По этой команде незамедлительно
появились два длинных‑предлинных, тощих‑претощих деревянных полицейских с
обнажёнными саблями в руках.
И хозяин театра приказал им грубым
голосом:
– Хватайте Арлекина, свяжите его
хорошенько и бросьте в огонь. Мой барашек должен быть поджаристым и хрустящим.
Представьте себе самочувствие
бедного Арлекина! Он так испугался, что ноги у него подкосились, и он грохнулся
на пол.
Пиноккио, увидев эту душераздирающую
сцену, упал хозяину в ноги, горько заплакал, залил слезами всю его длинную
бороду и взмолился:
– Пощадите, синьор Манджафоко!
– Тут нет никаких синьоров, –
ответил хозяин кукольного театра сурово.
– Пощадите, синьор кавалер!
– Тут нет никаких кавалеров.
– Пощадите, синьор командор!
– Тут нет никаких командоров.
– Пощадите, ваше превосходительство!
Услышав, что его титулуют
«превосходительством», хозяин театра просиял и сразу же стал гораздо добрее и
сговорчивее. Он сказал, обращаясь к Пиноккио:
– Ну, чего ты там просишь?
– Милости для бедного Арлекина.
– Тут милость неуместна. Раз я
пощадил тебя, я должен бросить в огонь его, так как я хочу, чтобы мой барашек
хорошо прожарился.
– В таком случае, – воскликнул
Пиноккио с достоинством, высоко подняв голову и отшвырнув прочь свой колпак из
хлебного мякиша, – в таком случае, я знаю, что мне делать. Вперёд, синьоры
полицейские! Вяжите меня и бросайте в пламя. Я не могу допустить, чтобы бедный
Арлекин, мой добрый друг, умер вместо меня!
Эти громкие и героические слова
растрогали всех присутствующих кукол. Даже полицейские, хотя они тоже были из
дерева, заплакали, как два молочных ягнёнка.

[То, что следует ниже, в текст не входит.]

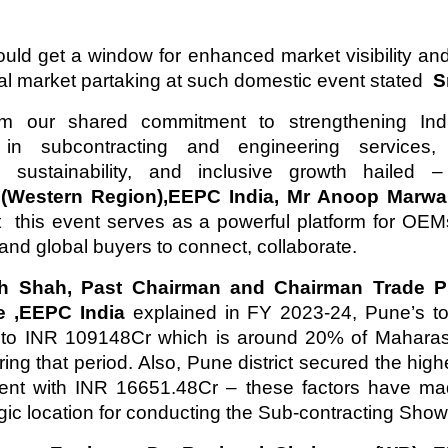
d get a window for enhanced market visibility an
nal market partaking at such domestic event stated
Sm
rm our shared commitment to strengthening Indi
in subcontracting and engineering services,
n, sustainability, and inclusive growth hailed
,(Western Region),EEPC India, Mr Anoop Marw
t this event serves as a powerful platform for OE
 and global buyers to connect, collaborate.
h Shah, Past Chairman and Chairman Trade P
e ,EEPC India
explained in FY 2023-24, Pune’s to
to INR 109148Cr which is around 20% of Maharasht
ring that period. Also, Pune district secured the hig
ment with INR 16651.48Cr – these factors have m
egic location for conducting the Sub-contracting Show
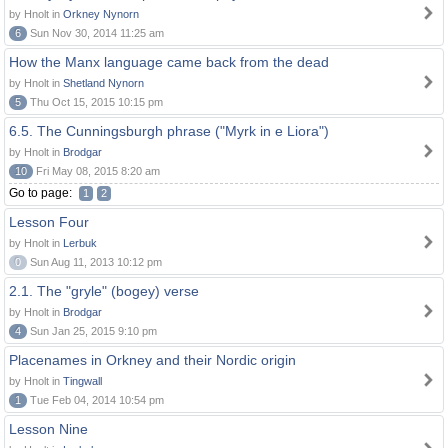
by Hnolt in
Orkney Nynorn
6
Sun Nov 30, 2014 11:25 am
How the Manx language came back from the dead
by Hnolt in
Shetland Nynorn
5
Thu Oct 15, 2015 10:15 pm
6.5. The Cunningsburgh phrase ("Myrk in e Liora")
by Hnolt in
Brodgar
10
Fri May 08, 2015 8:20 am
Go to page:
1
2
Lesson Four
by Hnolt in
Lerbuk
0
Sun Aug 11, 2013 10:12 pm
2.1. The "gryle" (bogey) verse
by Hnolt in
Brodgar
4
Sun Jan 25, 2015 9:10 pm
Placenames in Orkney and their Nordic origin
by Hnolt in
Tingwall
1
Tue Feb 04, 2014 10:54 pm
Lesson Nine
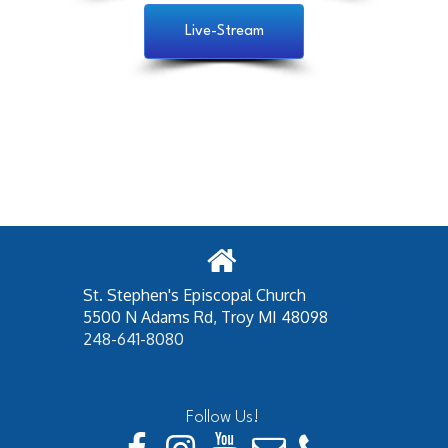
Live-Stream
St. Stephen's Episcopal Church
5500 N Adams Rd,
Troy MI 48098
248-641-8080
Follow Us!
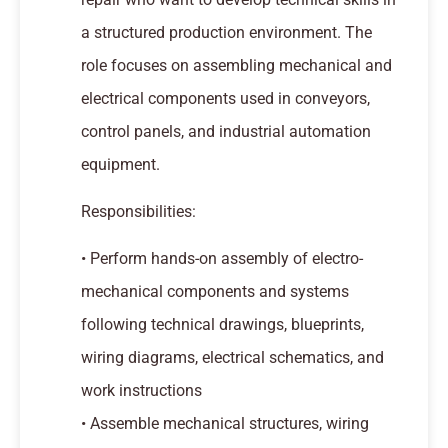
a structured production environment. The
role focuses on assembling mechanical and
electrical components used in conveyors,
control panels, and industrial automation
equipment.
Responsibilities:
• Perform hands-on assembly of electro-
mechanical components and systems
following technical drawings, blueprints,
wiring diagrams, electrical schematics, and
work instructions
• Assemble mechanical structures, wiring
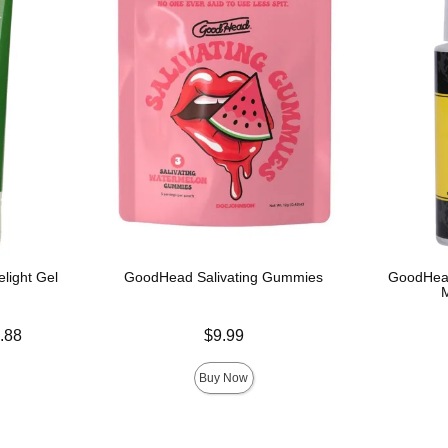
light Gel
GoodHead Salivating Gummies
GoodHead
Price is
.88
$9.99
Price is
Buy Now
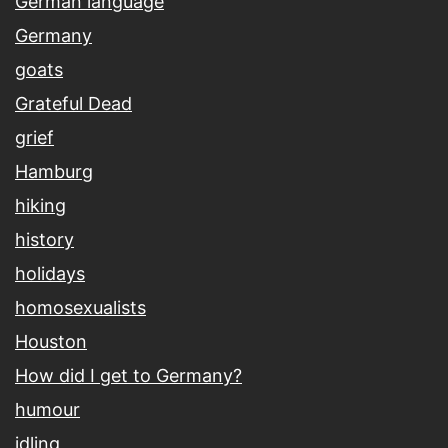
German language
Germany
goats
Grateful Dead
grief
Hamburg
hiking
history
holidays
homosexualists
Houston
How did I get to Germany?
humour
idling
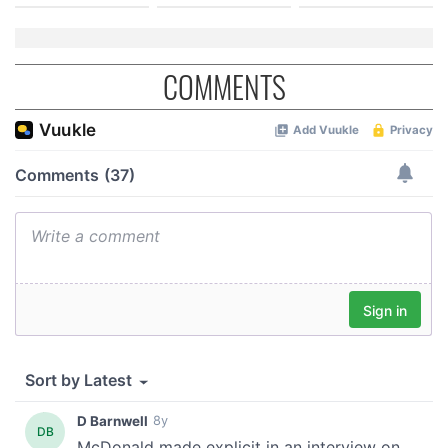
COMMENTS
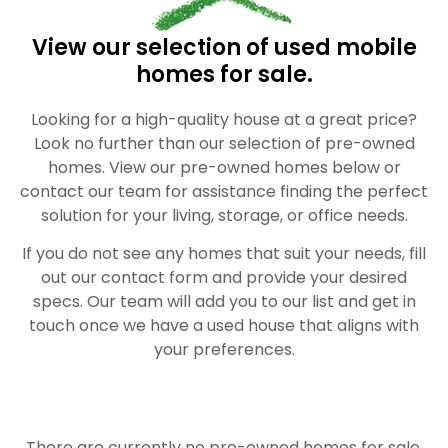
View our selection of used mobile
homes for sale.
Looking for a high-quality house at a great price?
Look no further than our selection of pre-owned
homes. View our pre-owned homes below or
contact our team for assistance finding the perfect
solution for your living, storage, or office needs.
If you do not see any homes that suit your needs, fill
out our contact form and provide your desired
specs. Our team will add you to our list and get in
touch once we have a used house that aligns with
your preferences.
There are currently no pre-owned homes for sale.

Манджафоко минуту оставался твёрдым
и неумолимым, но потом его тоже постепенно одолела жалость, и он начал чихать. Чихнув
четыре или пять раз, он распростёр свои объятия и сказал:
– Ты превосходный парень! Иди сюда и
поцелуй меня.
Пиноккио поспешно бросился к нему,
взобрался, как белка, по его бороде и запечатлел сердечнейший поцелуй на
кончике его носа.
– Значит, я помилован? –
спросил бедный Арлекин таким тихим голоском, что его еле было слышно.
– Ты помилован, – ответил
Манджафоко. Потом он добавил, вздыхая и качая головой: Да будет так! Сегодня я,
ладно уж, съем недожаренного барашка. Но в другой раз худо будет, если нечто
подобное случится!
Когда куклы услышали о помиловании,
они все выбежали на сцену, зажгли, словно для праздничного представления, лампы
и светильники и начали плясать и прыгать. И они плясали до восхода солнца.